The anonymity aspect of the Internet has often been made fun of in cartoons, but the messages they portray are definitely true. The Internet does not disclose your identity, hence no one will know what type of a person you really are and if somebody turns out to be a criminal-minded professional hacker, then he surely will not be up to any good things.
This anonymity aspect, considered to be one of the most serious deficiencies of Internet design, gives the hackers a lot of cover and hence the society is kept bereft from all the benefits that the internet can offer.
Situations are getting worse as one moves towards what is dubbed as “Internet of Things”.
Today’s world has blurred the lines between what a computer is and what is not, because most devices look and behave just like a computer. An obvious example is the smartphone. However, these days things like household appliances, medical devices, cars etc. can also be added to the list of “smart” gadgets. As things of everyday usage are given intelligence and the processing ability of computers, they become more vulnerable to attack.
Can cars be susceptible to attack? Yes, they can be! Researchers in iSec Partners have recently demonstrated that by sending some special text message to the car’s anti-theft system, it would be possible to unlock the car doors as well as start their engines. This grave situation has forced the U.S. Transportation Department authorities to seek help from the security industry for developing a ‘roadmap’ for “enhancing safeguards to motor vehicles against threats of cyber security as well as ensuring the safety and reliability of automatically operated electronic control systems for the automobile industry.”
Medical Devices Hacked:
At a conference by BlackHat, Jay Radcliffe, a security researcher, highlighted the aspect of hacking medical devices. Being a diabetic, Radcliffe remains mostly connected to a glucose monitor and insulin pump. He demonstrated how third-parties with malicious intentions could wirelessly transmit commands from remote locations and have his insulin pump disabled.

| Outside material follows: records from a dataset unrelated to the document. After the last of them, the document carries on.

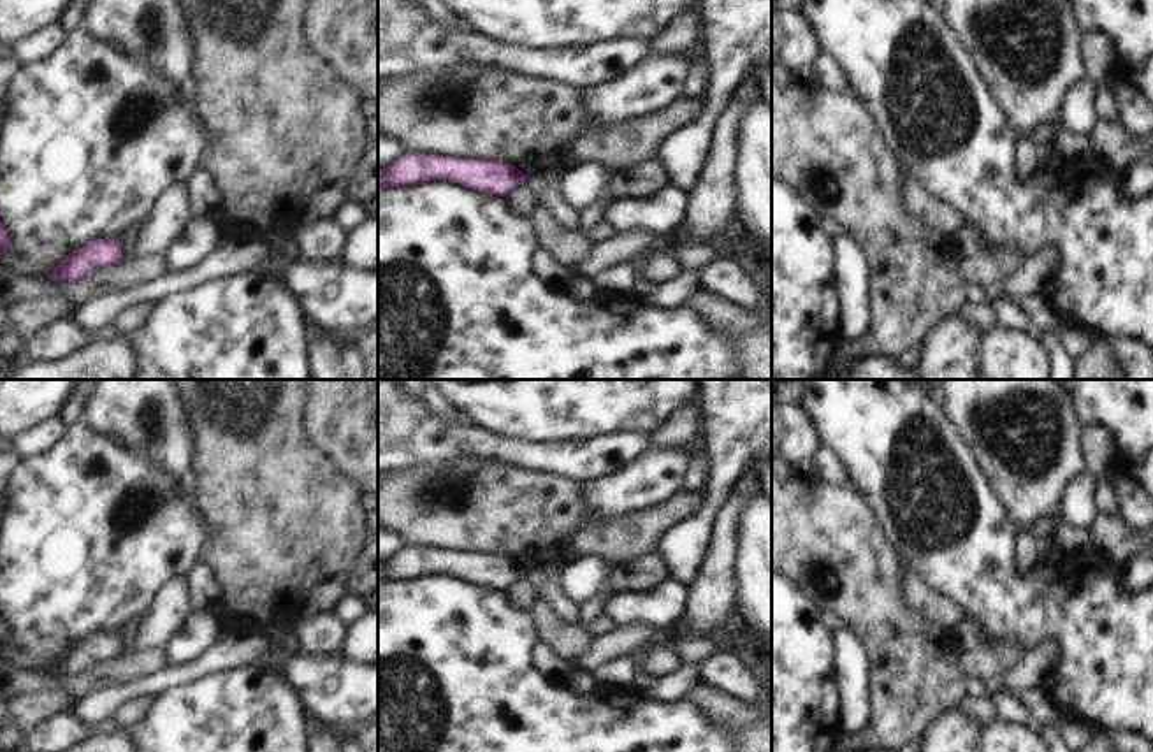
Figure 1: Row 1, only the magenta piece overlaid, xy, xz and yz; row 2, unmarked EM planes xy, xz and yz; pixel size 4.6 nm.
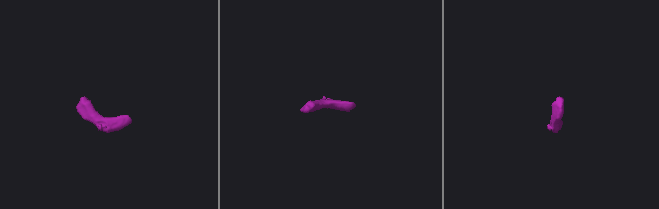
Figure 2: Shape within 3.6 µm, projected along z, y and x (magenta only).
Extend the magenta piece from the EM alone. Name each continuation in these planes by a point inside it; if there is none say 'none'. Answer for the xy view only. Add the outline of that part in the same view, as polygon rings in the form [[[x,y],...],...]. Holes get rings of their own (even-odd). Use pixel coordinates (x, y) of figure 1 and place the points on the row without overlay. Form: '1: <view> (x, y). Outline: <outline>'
none.

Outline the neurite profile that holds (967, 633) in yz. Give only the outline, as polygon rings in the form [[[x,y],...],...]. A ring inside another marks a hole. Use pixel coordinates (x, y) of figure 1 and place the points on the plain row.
[[[967,615],[953,631],[960,650],[975,650],[979,647],[990,647],[993,640],[981,629],[977,622]]]

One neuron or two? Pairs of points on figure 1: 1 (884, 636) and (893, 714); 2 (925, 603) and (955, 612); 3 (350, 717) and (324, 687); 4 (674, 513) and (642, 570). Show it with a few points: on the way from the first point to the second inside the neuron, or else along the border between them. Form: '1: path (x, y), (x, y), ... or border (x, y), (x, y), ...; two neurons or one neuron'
1: path (893, 656), (893, 694); one neuron
2: path (932, 603), (948, 612); one neuron
3: path (347, 710), (331, 694); one neuron
4: border (654, 550), (616, 566); two neurons

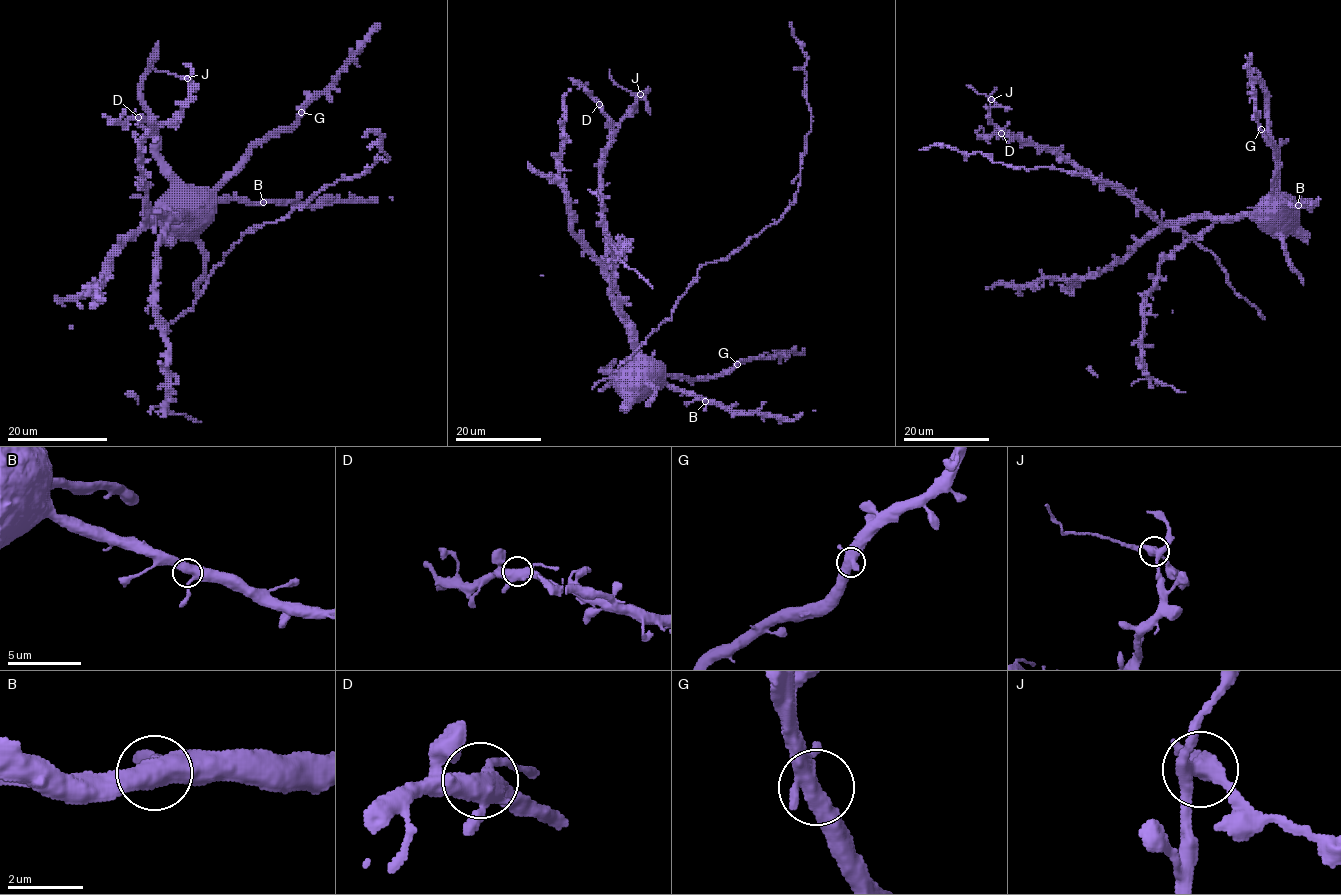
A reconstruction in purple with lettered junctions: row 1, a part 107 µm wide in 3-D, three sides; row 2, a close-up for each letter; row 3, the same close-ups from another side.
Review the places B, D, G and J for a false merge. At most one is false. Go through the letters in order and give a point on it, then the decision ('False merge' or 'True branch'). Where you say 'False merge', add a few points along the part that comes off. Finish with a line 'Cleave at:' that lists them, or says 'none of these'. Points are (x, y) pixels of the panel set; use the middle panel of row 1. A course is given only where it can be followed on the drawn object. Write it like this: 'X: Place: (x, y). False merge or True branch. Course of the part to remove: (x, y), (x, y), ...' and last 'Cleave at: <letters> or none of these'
B: Place: (705, 401). True branch
D: Place: (599, 104). True branch
G: Place: (737, 364). True branch
J: Place: (640, 94). False merge. Course of the part to remove: (640, 95), (622, 88), (609, 70)
Cleave at: J

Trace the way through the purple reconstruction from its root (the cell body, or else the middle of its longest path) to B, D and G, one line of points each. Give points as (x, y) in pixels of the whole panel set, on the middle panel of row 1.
B: (638, 387), (639, 395), (651, 395), (663, 385), (670, 385), (691, 392), (705, 401)
D: (638, 387), (628, 320), (606, 270), (600, 162), (611, 121), (599, 104)
G: (638, 387), (639, 395), (647, 395), (666, 377), (710, 379), (724, 376), (737, 364)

This is scary since security vendors are reactive and not proactive – they can only address threats after they have appeared and done the initial damage.
For truly securing the Internet, we have to design means of changing the basic Internet protocols and have unequivocal authentication introduced. Vint Cerf, considered a legendary figure for his Internet work of creating TCP/IP stack for building the Internet infrastructure, has clearly ruled that he could have addressed the authentication aspect differently.
There is no doubt that Cerf along with others, who made the Internet, has indeed greatly benefitted society. However, lack of authentication provides great cover to the bad guys as their actions are virtually untraceable. In the broader perspective, anonymous postings on the net have greatly damaged reputations of companies and individuals. So damaging has been this aspect that the Companies have been forced to create a new position called “Reputation Specialist”, whose sole job is to minimize these damages.
Individual patching of each and every appliances and vehicles used by us, would be a naïve exercise. Greater accountability is required on the network and for the same to happen; the authentications have to be in-built within Internet protocols.
This is certainly not an easy task, as can be seen from the experiences that Cisco, the biggest pioneer of building e-mail authentication, has faced.
But to address these major issues, some major players, have to take the lead to make a big commitment towards making this authentication mandatory on the Internet.